[Date Prev][Date Next] [Thread Prev][Thread Next] [Date Index] [Thread Index]

Re: /etc/init.d scripts WAS: Re: start-stop-daemon on Debian (fwd)



On 19-Apr-99, 02:26 (CDT), Brock Rozen <brozen@torah.org> wrote: 
> Yes, it does require a lot of people to make modifications to a lot of
> scripts -- but it certainly doesn't require modifications again if the
> root path ever changes. Why? Because these script are appending what THEY
> need, even if it's already in the root path. That doesn't hurt the path,
> ensures that the user set root path is used first and that the script will
> run fine, even if that user set root path changes to something
> unreasonable.

Sorry, I confused the issue by using the phrase "root's path" as
short-hand for "the sane root path which contains the standard binary
directories". My point is that if for some reason a bunch of the
standard programs move to some other directory, then that new directory
will need to be added to all the scripts. The scripts don't *know* what
paths they need, except by convention. Is that convention likely to
change? Probably not, but it *has* happened in the past (/etc -> /sbin
and /usr/sbin), and ignoring the possibility that it will happen again
is shortsighted.

> Right. And how does APPENDING a path statement store copies of it in each
> place? I understand the concept, and am not asking each script to store
> the main root path, but to append what IT needs, and only what it needs to
> run. But since we're appending, we're not overwriting and we're
> incorporating it by environment variable and not hard-coding what the
> parent path is but refering to it by it's environment name.

If you put "PATH=$PATH:/bin:/usr/bin:/sbin:/usr/sbin" then you've
hardcoded a good chunk of the *standard* root path in each script. If
that changes, then you've got to go back and fix each script.

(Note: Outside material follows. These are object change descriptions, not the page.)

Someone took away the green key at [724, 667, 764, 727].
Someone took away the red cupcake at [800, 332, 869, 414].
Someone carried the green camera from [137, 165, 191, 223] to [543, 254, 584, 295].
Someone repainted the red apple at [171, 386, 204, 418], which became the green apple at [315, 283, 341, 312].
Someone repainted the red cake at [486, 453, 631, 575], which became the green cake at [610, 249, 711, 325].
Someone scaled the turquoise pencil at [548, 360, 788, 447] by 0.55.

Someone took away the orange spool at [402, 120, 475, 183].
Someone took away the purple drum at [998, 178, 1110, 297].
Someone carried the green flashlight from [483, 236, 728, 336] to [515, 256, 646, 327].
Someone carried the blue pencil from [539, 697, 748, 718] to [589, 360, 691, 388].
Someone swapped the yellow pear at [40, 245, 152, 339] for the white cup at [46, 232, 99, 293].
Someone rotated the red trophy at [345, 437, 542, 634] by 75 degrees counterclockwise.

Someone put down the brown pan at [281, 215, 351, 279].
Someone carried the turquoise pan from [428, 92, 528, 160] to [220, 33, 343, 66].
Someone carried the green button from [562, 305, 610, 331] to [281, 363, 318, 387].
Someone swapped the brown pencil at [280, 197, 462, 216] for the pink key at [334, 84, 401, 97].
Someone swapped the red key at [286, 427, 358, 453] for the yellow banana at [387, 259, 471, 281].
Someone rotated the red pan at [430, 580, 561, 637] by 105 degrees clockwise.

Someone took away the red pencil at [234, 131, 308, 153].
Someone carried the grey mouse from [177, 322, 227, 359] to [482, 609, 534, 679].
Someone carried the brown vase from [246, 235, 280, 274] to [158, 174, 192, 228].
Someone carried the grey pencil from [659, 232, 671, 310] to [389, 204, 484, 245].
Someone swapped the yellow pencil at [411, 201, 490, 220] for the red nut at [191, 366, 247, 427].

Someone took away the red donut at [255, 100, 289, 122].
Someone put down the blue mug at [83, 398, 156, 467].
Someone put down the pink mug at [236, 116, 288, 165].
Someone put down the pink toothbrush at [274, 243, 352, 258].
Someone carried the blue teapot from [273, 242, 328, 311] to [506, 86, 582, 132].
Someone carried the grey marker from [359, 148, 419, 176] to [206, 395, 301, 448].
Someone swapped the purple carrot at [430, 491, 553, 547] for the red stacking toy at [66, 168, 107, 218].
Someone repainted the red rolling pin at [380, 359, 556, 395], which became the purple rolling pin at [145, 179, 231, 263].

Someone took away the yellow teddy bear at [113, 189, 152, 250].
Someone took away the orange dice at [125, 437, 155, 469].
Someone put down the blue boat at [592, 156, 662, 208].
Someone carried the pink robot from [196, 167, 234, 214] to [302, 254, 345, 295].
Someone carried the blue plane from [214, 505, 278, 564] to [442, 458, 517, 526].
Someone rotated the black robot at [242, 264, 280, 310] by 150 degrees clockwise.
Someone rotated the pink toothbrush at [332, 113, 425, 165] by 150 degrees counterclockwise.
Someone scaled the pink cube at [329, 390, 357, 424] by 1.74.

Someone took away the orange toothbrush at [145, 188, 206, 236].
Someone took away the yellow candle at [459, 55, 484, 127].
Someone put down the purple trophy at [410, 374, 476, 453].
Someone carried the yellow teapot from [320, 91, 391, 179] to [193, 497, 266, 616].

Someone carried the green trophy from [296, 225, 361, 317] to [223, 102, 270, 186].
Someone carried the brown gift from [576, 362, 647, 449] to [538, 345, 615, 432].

And appending doesn't really help. If you assume that you can't trust
root's path, then you have to override it, or else you just trade one
set of problems ("can't find route") for another ("oops, just found
a executable called 'route' in /root/bin, which does something else
entirely").

I think we'll probably be stuck going back and forth on this, because I
disagree with the fundamental philosophy (as I outlined in my previous
message, and upon which you chose not to comment). Short version: the
sysadmin has a responsibility to maintain a sane envirorment for the
root account. Providing facilities that encourage weakening of that
responsibility is not good training for budding sysadmins.